No final do estudo, todos receberão a droga praziquantel, que supostamente elimina qualquer infecção e mata os vermes remanescentes.

Daniel Colley, da Universidade da Geórgia, disse à revista Science, que reportou o estudo, que o praziquantel "não é assim tão efetivo". "Isso é tempo demais para ter algo um esquistossomo vivendo em seus vasos sanguíneos."

Cada voluntário recebeu cerca de US$ 1,2 mil (R$ 3.900) pelo transtorno.

CRIATIVIDADE

O desenvolvimento de medicamentos e vacinas contra doenças negligenciadas quase sempre é prejudicado pela falta de interesse econômico.

No caso da pesquisa comandada por Meta Roestenberg e seus colegas da Holanda, na qual buscam meios de testar uma vacina contra a esquistossomose, encontrou-se uma alternativa aos caríssimos testes em campo com milhares de pessoas.

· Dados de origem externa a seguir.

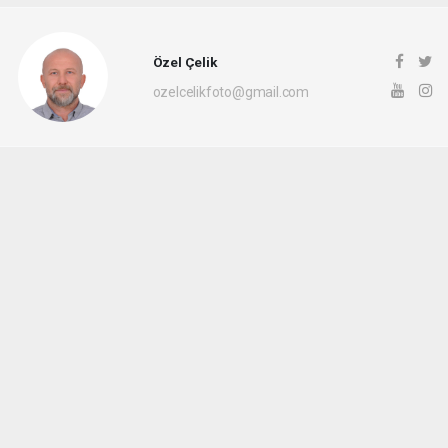
Özel Çelik
ozelcelikfoto@gmail.com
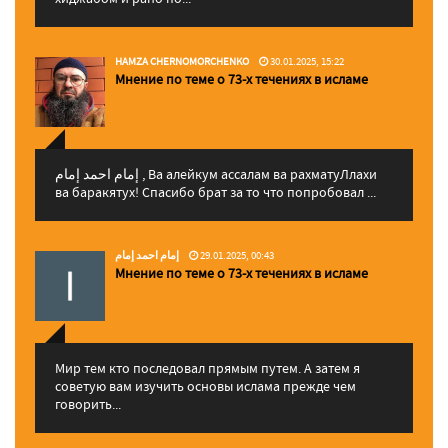
HAMZA CHERNOMORCHENKO
30.01.2025, 15:22
Мнение по теме о 73-х течениях в исламе
إمام احمد إمام , Ва алейкум ассалам ва рахматуЛлахи
ва баракятух! Спасибо брат за то что попробовал ...
إمام احمد إمام
29.01.2025, 00:43
Мнение по теме о 73-х течениях в исламе
Мир тем кто последовал прямым путем. А затем я
советую вам изучить основы ислама прежде чем
говорить...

O que eles fizeram foi um esquema de infecção controlada de voluntários-- prova de conceito que poderia custar milhões de dólares. Ainda não há consenso de que essa seja a melhor das ideias, porém.

Outras vacinas também superaram obstáculos graças à criatividade de pesquisdores. Um exempo é a vacina contra o ebola testada em 2015 e que apresentou eficácia estimada acima de 90%.

Não havia meios de acordo com os métodos cientificamente consagrados para testar uma nova vacina simultaneamente a uma epidemia. O jeito foi desenhar uma nova modalidade de estudo, que ficou conhecida como imunização em anel.

Aos adultos mais próximos de quem era diagnosticado com ebola --doença que mata em metade dos casos-- era ofertada a vacina, que podia ser aplicada em dois momentos: imediatamente ou após três semanas.

O resultado foi considerado um sucesso por cientistas em todo o mundo. Dificilmente um estudo do tipo seria tão bem tolerado em outra situação.

Um experimento talvez menos perigoso, mas igualmente criativo, aconteceu há alguns anos, em 2014, na Austrália.

Cientistas supunham que a alteração que o verme Necator americanus causa na resposta inflamatória do organismo poderia ajudar a atenuar as reações intestinais causadas pela ingestão de glúten, presente em pães, massas e alguns grãos.

Deu certo. Dez dos 12 que receberam os vermes pararam de ter reações, como sensação de inchaço e diarreia, ao ingerir alimentos com glúten. 

Alguns pacientes gostaram tanto do resultado que resolveram manter os vermes no organismo.